■ **WHAT THE EXERCISE ASKS**: Here is a block of records. Copy every line in it that includes "library".

■ **EXERCISE INPUT**:
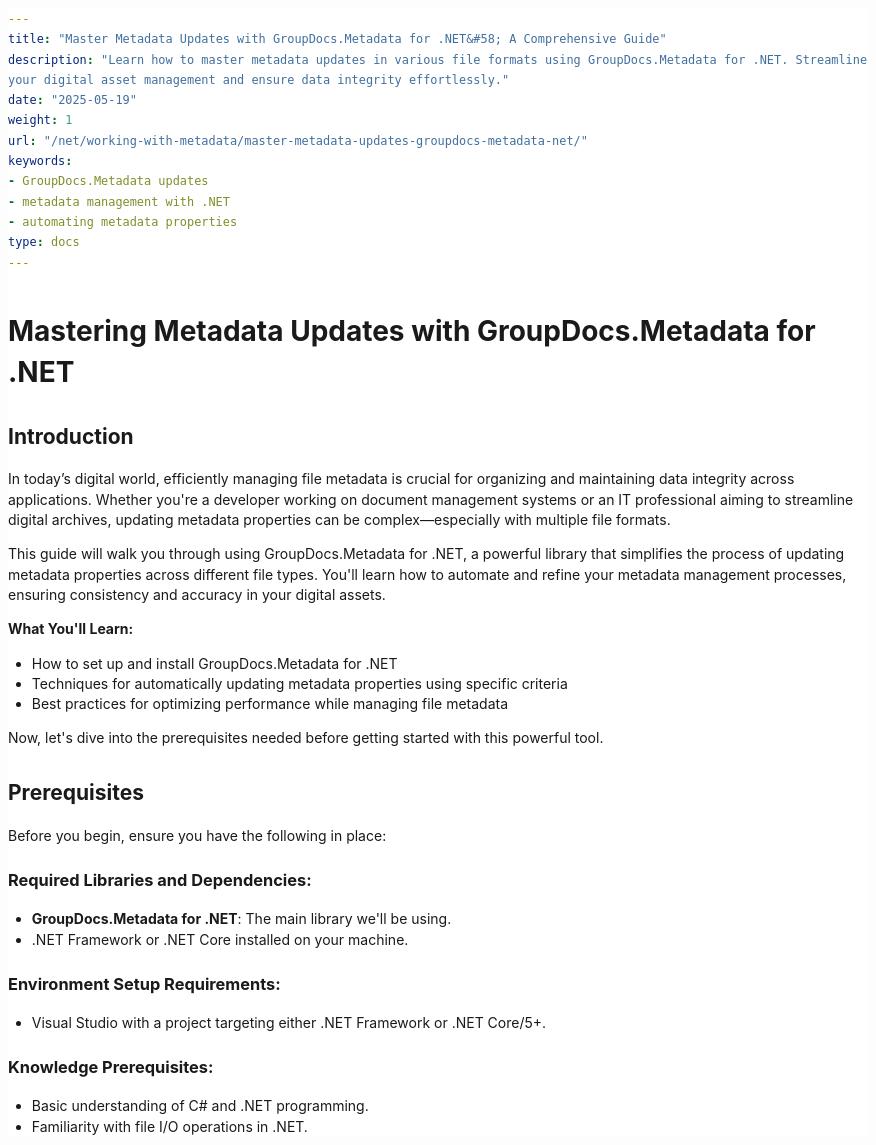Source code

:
 ```yaml
---
title: "Master Metadata Updates with GroupDocs.Metadata for .NET&#58; A Comprehensive Guide"
description: "Learn how to master metadata updates in various file formats using GroupDocs.Metadata for .NET. Streamline your digital asset management and ensure data integrity effortlessly."
date: "2025-05-19"
weight: 1
url: "/net/working-with-metadata/master-metadata-updates-groupdocs-metadata-net/"
keywords:
- GroupDocs.Metadata updates
- metadata management with .NET
- automating metadata properties
type: docs
---
```

# Mastering Metadata Updates with GroupDocs.Metadata for .NET

## Introduction

In today’s digital world, efficiently managing file metadata is crucial for organizing and maintaining data integrity across applications. Whether you're a developer working on document management systems or an IT professional aiming to streamline digital archives, updating metadata properties can be complex—especially with multiple file formats.

This guide will walk you through using GroupDocs.Metadata for .NET, a powerful library that simplifies the process of updating metadata properties across different file types. You'll learn how to automate and refine your metadata management processes, ensuring consistency and accuracy in your digital assets.

**What You'll Learn:**
- How to set up and install GroupDocs.Metadata for .NET
- Techniques for automatically updating metadata properties using specific criteria
- Best practices for optimizing performance while managing file metadata

Now, let's dive into the prerequisites needed before getting started with this powerful tool.

## Prerequisites

Before you begin, ensure you have the following in place:

### Required Libraries and Dependencies:
- **GroupDocs.Metadata for .NET**: The main library we'll be using.
- .NET Framework or .NET Core installed on your machine.

### Environment Setup Requirements:
- Visual Studio with a project targeting either .NET Framework or .NET Core/5+.

### Knowledge Prerequisites:
- Basic understanding of C# and .NET programming.
- Familiarity with file I/O operations in .NET.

■ **RESULT**:
This guide will walk you through using GroupDocs.Metadata for .NET, a powerful library that simplifies the process of updating metadata properties across different file types. You'll learn how to automate and refine your metadata management processes, ensuring consistency and accuracy in your digital assets.
- **GroupDocs.Metadata for .NET**: The main library we'll be using.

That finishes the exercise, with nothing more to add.